Although there had been no agreement to do so, the producers planned to distribute approximately $55,000 (1/5 of the sale price of the film to Miramax) among 13 of the participants. While Dorian Corey and Willi Ninja were very happy to be paid for a film they'd understood was an unpaid work of nonfiction, several other film participants felt they were not properly compensated and thus retained an attorney, planning to sue for a share of the film's profits in 1991. When their attorney saw they had all signed standard model releases generated by WNYC Television, they did not sue and accepted payment. Paris Dupree had planned to sue for $40 million.

Responding to the financial dispute, Livingston has expressed that "there's no obligation, in a documentary, to pay your subjects," and that "the journalistic ethic says you should not pay them. On the other hand, these people are giving us their lives! How do you put a price on that?"

She states that she paid the principals as a matter of respect at a time when this was not commonly done, and she argues that they received considerably more than they would have received if they had been actors in an independently made drama feature.

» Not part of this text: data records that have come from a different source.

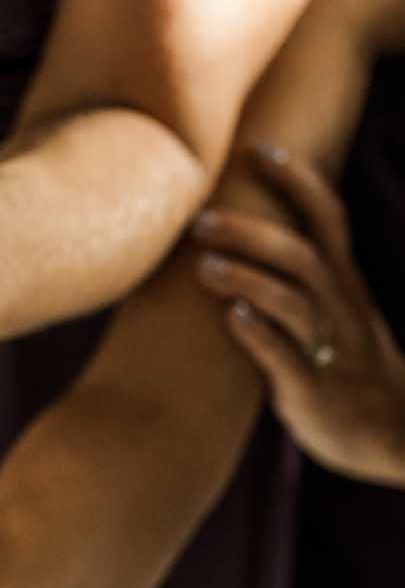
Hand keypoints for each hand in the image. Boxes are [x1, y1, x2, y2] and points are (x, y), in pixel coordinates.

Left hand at [194, 145, 404, 486]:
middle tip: (202, 221)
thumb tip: (248, 244)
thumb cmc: (349, 370)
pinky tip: (232, 319)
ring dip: (248, 279)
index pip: (328, 218)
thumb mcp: (335, 316)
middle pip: (301, 255)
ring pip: (294, 303)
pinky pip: (288, 359)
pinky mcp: (313, 392)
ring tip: (204, 267)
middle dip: (252, 232)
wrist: (393, 437)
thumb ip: (299, 282)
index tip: (259, 149)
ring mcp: (329, 350)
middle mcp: (340, 309)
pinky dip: (260, 336)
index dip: (298, 181)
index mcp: (345, 285)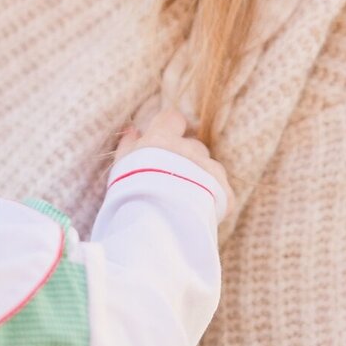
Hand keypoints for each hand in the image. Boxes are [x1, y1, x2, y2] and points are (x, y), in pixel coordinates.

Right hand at [114, 106, 230, 205]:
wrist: (155, 227)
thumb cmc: (131, 195)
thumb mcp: (121, 167)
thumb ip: (128, 145)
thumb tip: (133, 130)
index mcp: (162, 139)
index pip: (172, 118)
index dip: (170, 128)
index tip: (164, 142)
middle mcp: (188, 150)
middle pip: (193, 145)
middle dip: (186, 158)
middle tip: (172, 180)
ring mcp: (210, 170)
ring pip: (209, 168)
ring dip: (201, 179)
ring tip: (184, 201)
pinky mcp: (225, 192)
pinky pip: (223, 192)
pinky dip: (214, 200)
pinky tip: (198, 214)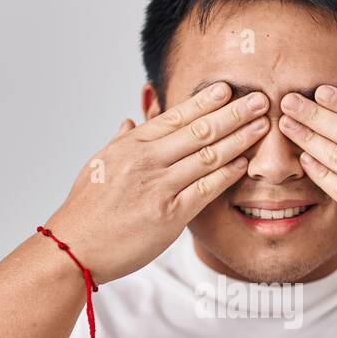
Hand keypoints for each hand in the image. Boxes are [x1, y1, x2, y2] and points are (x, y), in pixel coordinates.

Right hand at [44, 82, 269, 283]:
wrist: (74, 248)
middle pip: (199, 130)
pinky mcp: (170, 214)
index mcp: (131, 146)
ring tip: (262, 125)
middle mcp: (147, 161)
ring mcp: (160, 186)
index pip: (176, 116)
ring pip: (208, 155)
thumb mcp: (99, 165)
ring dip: (239, 138)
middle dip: (234, 113)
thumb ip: (120, 142)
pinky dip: (227, 174)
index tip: (228, 89)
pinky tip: (244, 163)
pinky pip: (206, 189)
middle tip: (260, 99)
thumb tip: (130, 121)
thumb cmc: (86, 210)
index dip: (205, 101)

Upon its release, the documentary received exceptionally good reviews from critics and won several awards including a Sundance Film Festival Grand Jury Prize, a Berlin International Film Festival Teddy Bear, an audience award from the Toronto International Film Festival, a GLAAD Media Award, a Women in Film Crystal Award, a Best Documentary award from the Los Angeles, New York, and National Film Critics' Circles, and it also was named as one of 1991's best films by the Los Angeles Times, The Washington Post, National Public Radio, Time magazine, and others.

In spite of the many positive reactions and film awards earned, Paris Is Burning did not receive an Academy Award nomination for Best Documentary Feature that year. This generated accusations that the Academy of Motion Picture Arts and Sciences was homophobic and transphobic.